Katie
Coach, Performer & Storyteller
I came into working with Beth would hoping to move out of my stuck-ness and shut down around my dreams and goals, but what I actually learned was that the shut down itself was my body trying to communicate an important message to me. Once I stopped fighting and resisting where I was at, I was able to discern what I actually needed in order to move forward in a way that worked for ME (even though it looked very different from the way I thought it was "supposed" to.)
I realized that slowing down, and doing less was actually more beneficial than forcing myself into action. My body wasn't letting me get back to "business as usual" because that wasn't working for me. She was letting me know that it was time to do things differently.
I also learned that I my tendency to shut down was a way to manage challenging situations that felt too difficult to tolerate. Through this process I was able to gently built greater capacity and resiliency. During Rise I unexpectedly uncovered new layers to some very old grief that I had been carrying with me since childhood.
I was surprised by how much was still asking for my attention, as I had already done years of healing work in this area. I believe that there were some things that I just didn't have the tolerance to process until I built more capacity to do so through this work.
I feel so much more authority and self-ownership around my needs and my unique process. I have stopped comparing and despairing when it comes to how I show up in my life, and where I chose to spend my time and energy. I have a much easier time listening to my own intuition and don't get as confused and distracted by the constant mind-drama that had me spinning my wheels. I now know that my brain is always the last to get on board, so I am more inclined to listen to my body and trust her without fear, guilt or shame.
I am tapping into intuitive gifts that I was never aware of before and noticing magical synchronicities every day. I am deepening my spiritual connection and feeling inspired to learn more about my lineage as a result. I've never felt more connected with my ancestors, myself and my unique gifts and abilities.
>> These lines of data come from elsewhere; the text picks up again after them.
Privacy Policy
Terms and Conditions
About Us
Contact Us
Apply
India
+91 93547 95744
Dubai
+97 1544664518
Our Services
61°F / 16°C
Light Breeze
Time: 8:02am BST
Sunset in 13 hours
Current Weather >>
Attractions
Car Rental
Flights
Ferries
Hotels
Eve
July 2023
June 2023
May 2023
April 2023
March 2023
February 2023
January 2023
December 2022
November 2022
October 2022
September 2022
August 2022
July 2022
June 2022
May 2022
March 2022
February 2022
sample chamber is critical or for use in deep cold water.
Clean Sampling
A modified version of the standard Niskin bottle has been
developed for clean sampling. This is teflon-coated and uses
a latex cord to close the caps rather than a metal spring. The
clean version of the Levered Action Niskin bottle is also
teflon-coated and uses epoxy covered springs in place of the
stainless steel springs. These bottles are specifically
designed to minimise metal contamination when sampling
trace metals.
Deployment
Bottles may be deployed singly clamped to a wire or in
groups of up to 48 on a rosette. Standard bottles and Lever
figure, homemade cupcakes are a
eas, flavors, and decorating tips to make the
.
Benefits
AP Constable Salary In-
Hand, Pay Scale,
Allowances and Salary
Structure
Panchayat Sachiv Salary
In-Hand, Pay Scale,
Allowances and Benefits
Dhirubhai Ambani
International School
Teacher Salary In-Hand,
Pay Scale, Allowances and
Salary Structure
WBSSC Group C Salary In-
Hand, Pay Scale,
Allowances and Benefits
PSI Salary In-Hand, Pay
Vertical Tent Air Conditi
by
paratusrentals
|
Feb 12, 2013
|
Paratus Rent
This process has felt like a homecoming. I am remembering a version of myself that has been hidden away for a very long time. I am stepping into more authenticity and reclaiming pieces of myself that I didn't even realize had been missing.
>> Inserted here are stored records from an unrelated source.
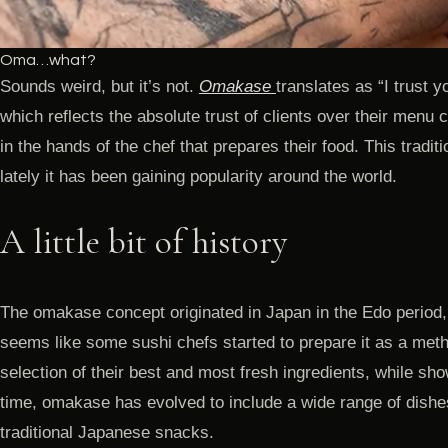
Oma…what?
Sounds weird, but it’s not.
Omakase
translates as “I trust y
which reflects the absolute trust of clients over their menu
in the hands of the chef that prepares their food. This tradi
lately it has been gaining popularity around the world.
A little bit of history
The omakase concept originated in Japan in the Edo period
seems like some sushi chefs started to prepare it as a metho
selection of their best and most fresh ingredients, while show
time, omakase has evolved to include a wide range of dishe
traditional Japanese snacks.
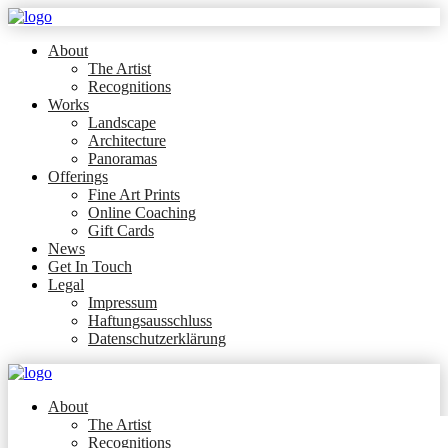
About
The Artist
Recognitions
Works
Landscape
Architecture
Panoramas
Offerings
Fine Art Prints
Online Coaching
Gift Cards
News
Get In Touch
Legal
Impressum
Haftungsausschluss
Datenschutzerklärung
About
The Artist
Recognitions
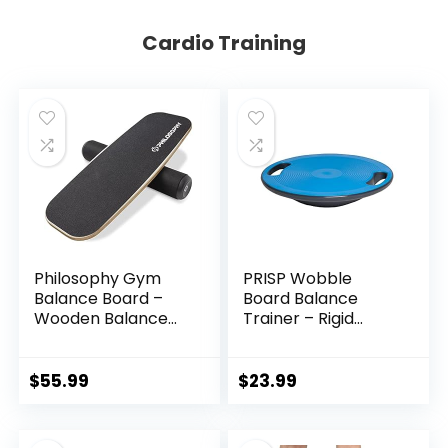
Cardio Training
Philosophy Gym
PRISP Wobble
Balance Board –
Board Balance
Wooden Balance
Trainer – Rigid
Trainer with
Dome Platform for
Adjustable
Exercise and
Stoppers
Fitness
$
55.99
$
23.99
Opportunities are effortlessly flowing into my life. Even though I stopped "hustling," clients still continue to find me and I have been sought out for multiple creative opportunities in theatre, film, and as a storyteller.
Sharing sacred space with the other members of this group, both online and in person, was absolutely essential. Being witnessed and held in this way was so healing in ways that I can't even describe. Feeling physically moved by the transmissions of other women standing fully in their power is unlike anything else. I learned so much about myself and what was possible through them. Seeing these women, that I so deeply love and respect, feeling moved by MY transmission changed how I see and feel about myself forever.
I first started working with Beth over 10 years ago, because I was at constant war with my body. I was so tired of hating my body and I was desperate for something to change. Beth helped me start to navigate a different kind of relationship with my body 10 years ago, but I never could have imagined then, what my relationship with my body has become now. My body was once the biggest obstacle in my life, now she is my greatest teacher, my fiercest ally, and the source of all my magic. I'm so grateful to have made my way back to Beth, who has helped me continue to shift my relationship to my body, my life and myself beyond my wildest dreams.